Sicilia, l’Eldorado dei baby pensionati: ricchi grazie a legge dell’era Cuffaro. - Giuseppe Pipitone

Sicilia, l’Eldorado dei baby pensionati: ricchi grazie a legge dell’era Cuffaro


Non c'è traccia di esodati o decreti che aumentano l'età minima pensionabile. Nel 2012 la Regione Sicilia ha sfornato ben 365 nuovi baby pensionati con assegni da quasi 7mila euro. E c'è chi, dopo la pensione, torna a lavorare come esperto o come assessore: tutto a spese dei contribuenti.
L’ultimo in ordine di tempo si chiama Giovanni Tomasello, ha 57 anni e di mestiere faceva il segretario generale dell’Assemblea regionale Siciliana. Da ieri si è unito alla pletora di baby pensionati sfornati ogni anno dalla Regione Sicilia: motivi di famiglia ha spiegato il super dirigente nella lettera al presidente del Parlamento regionale Giovanni Ardizzone.

Dati forniti:

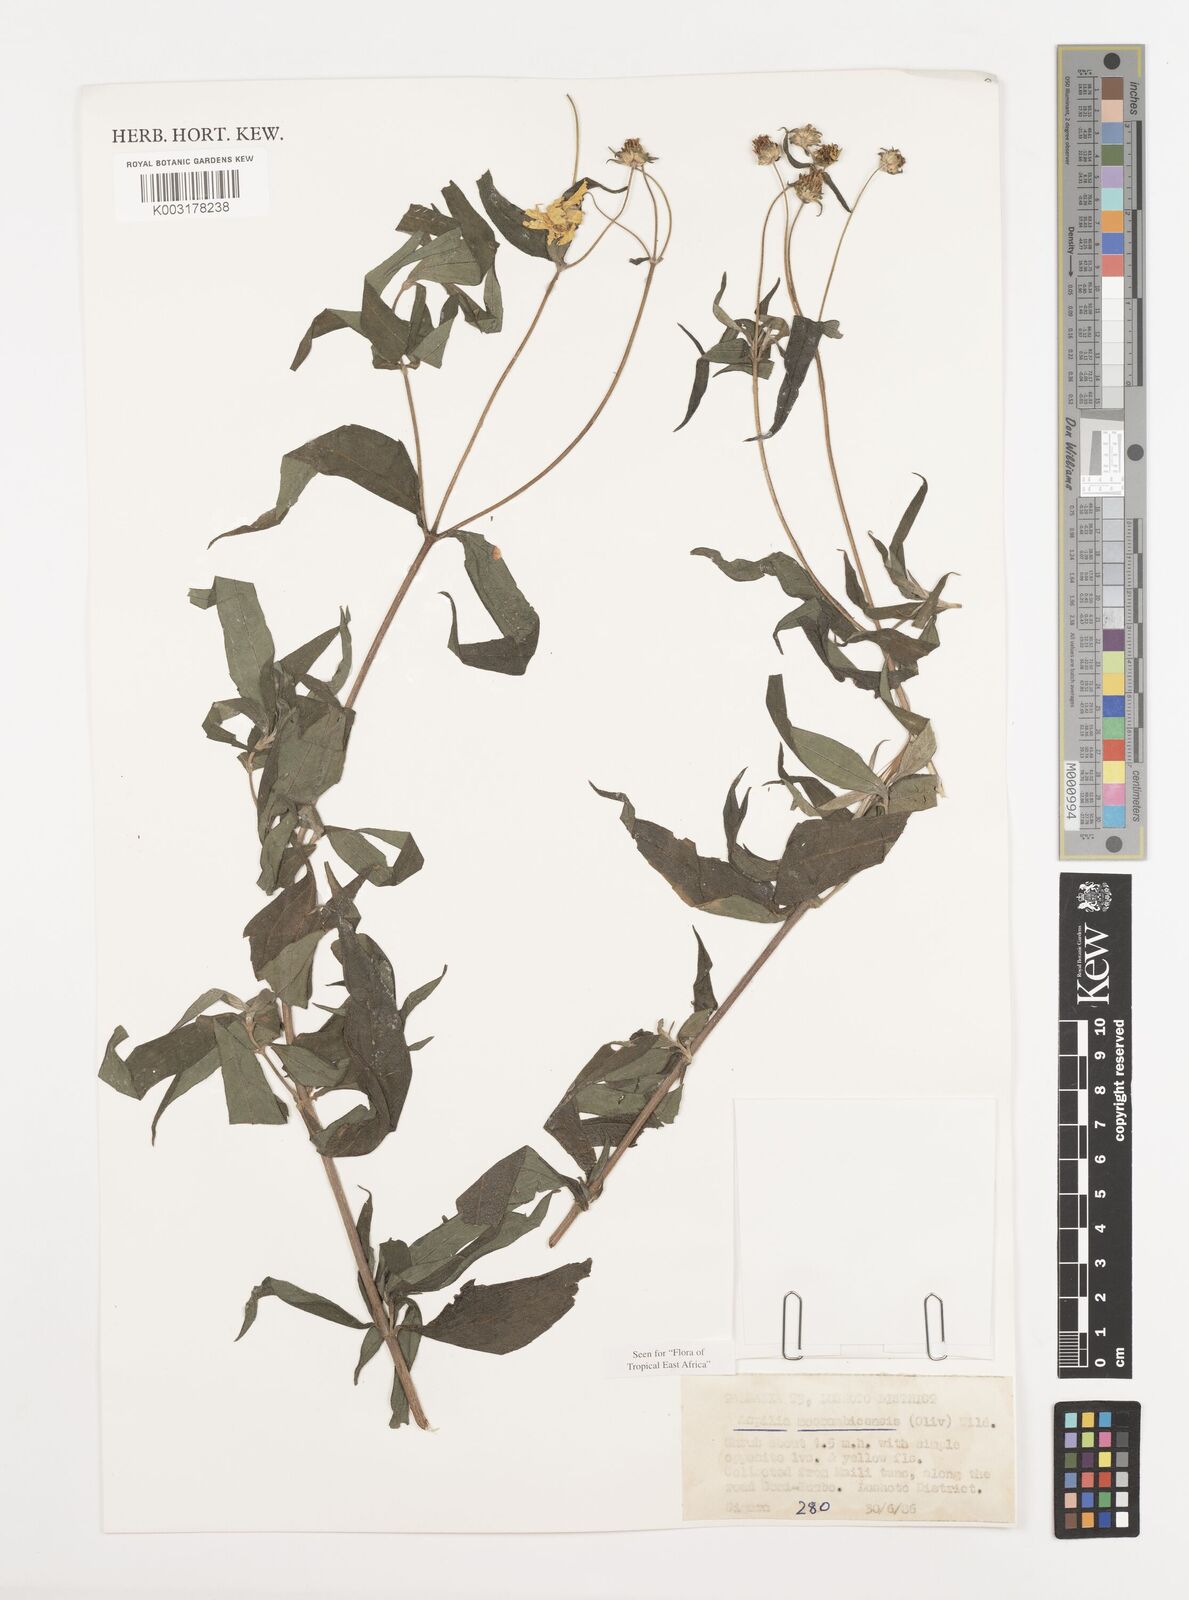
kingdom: Plantae
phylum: Tracheophyta
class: Magnoliopsida
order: Asterales
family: Asteraceae
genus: Aspilia
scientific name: Aspilia mossambicensis
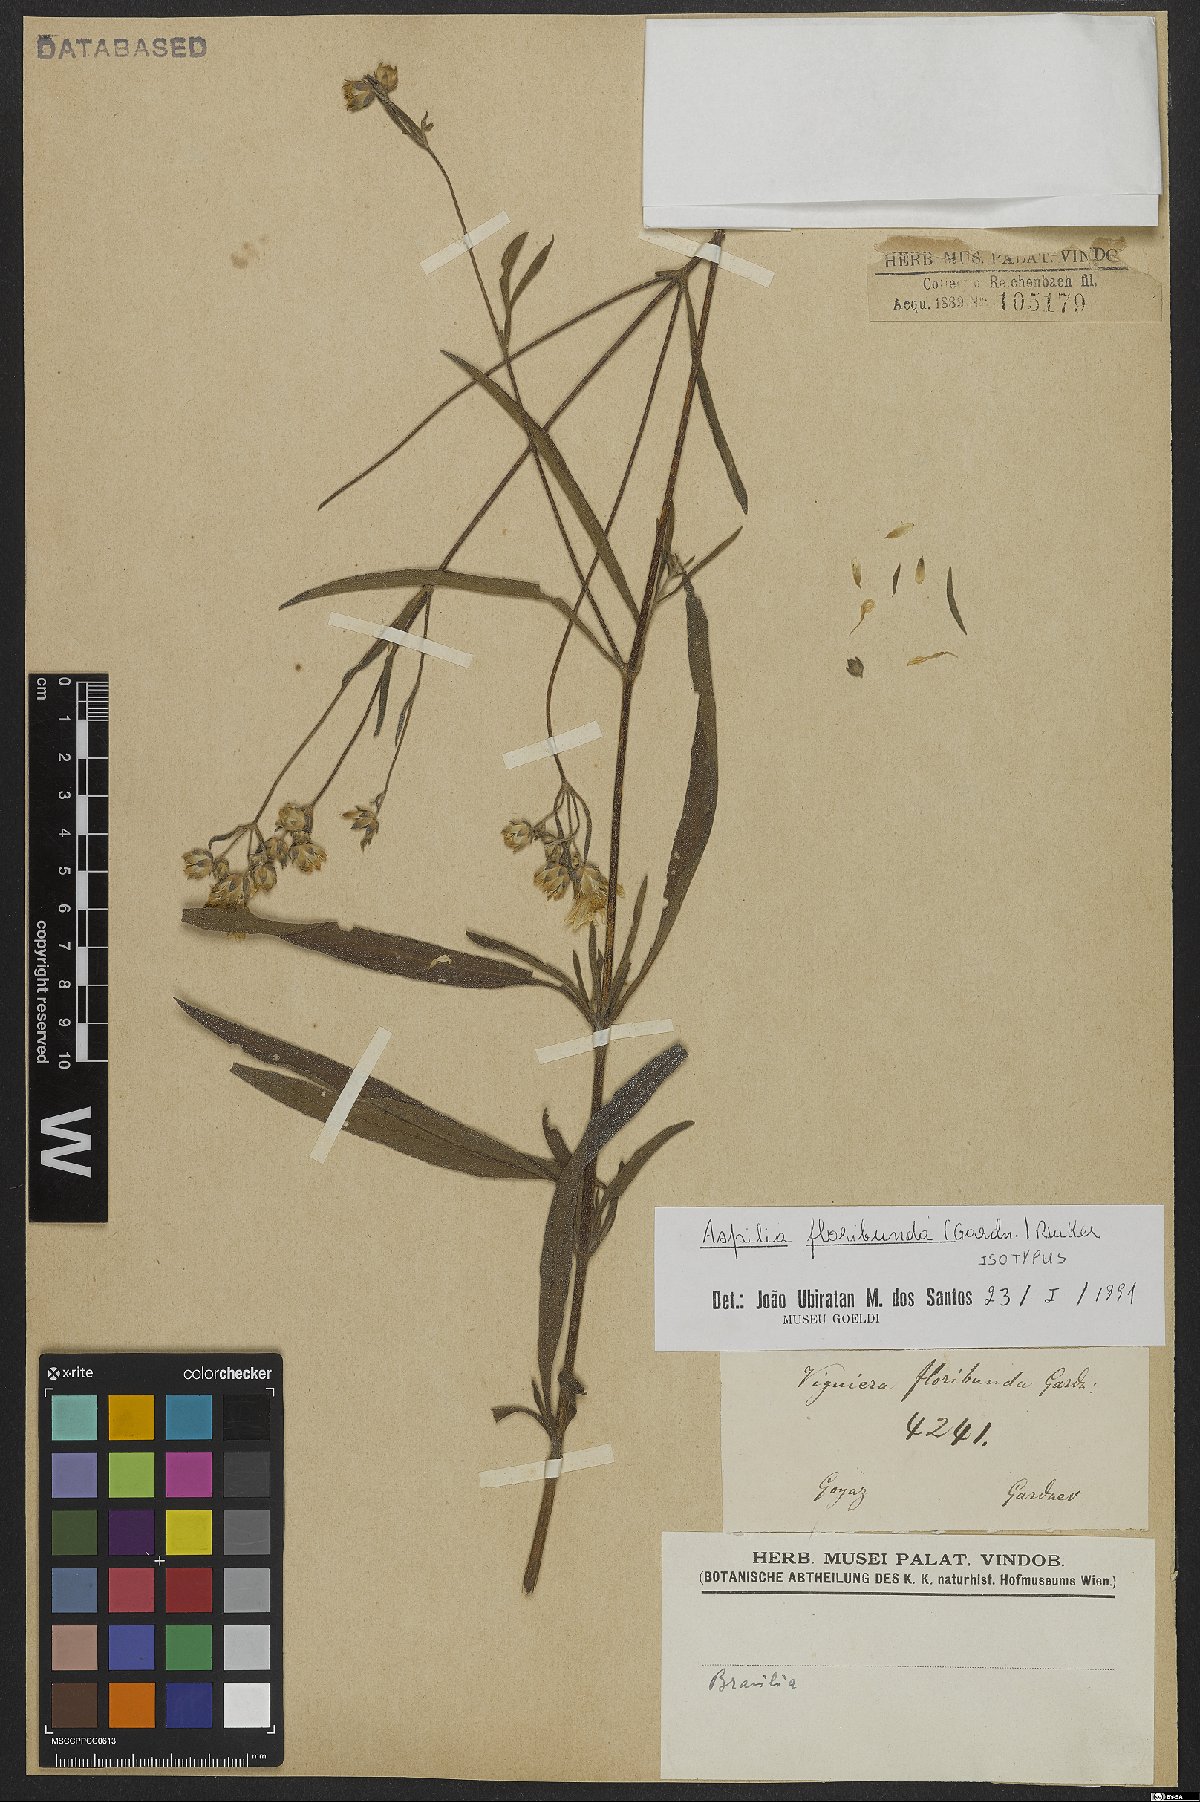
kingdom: Plantae
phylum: Tracheophyta
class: Magnoliopsida
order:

Consegna: Secondo il brano sui baby pensionati in Sicilia, quanti nuovi baby pensionati ha sfornato la Regione Sicilia nel 2012?

Soluzione: Nel 2012 la Regione Sicilia ha sfornato 365 nuovi baby pensionati.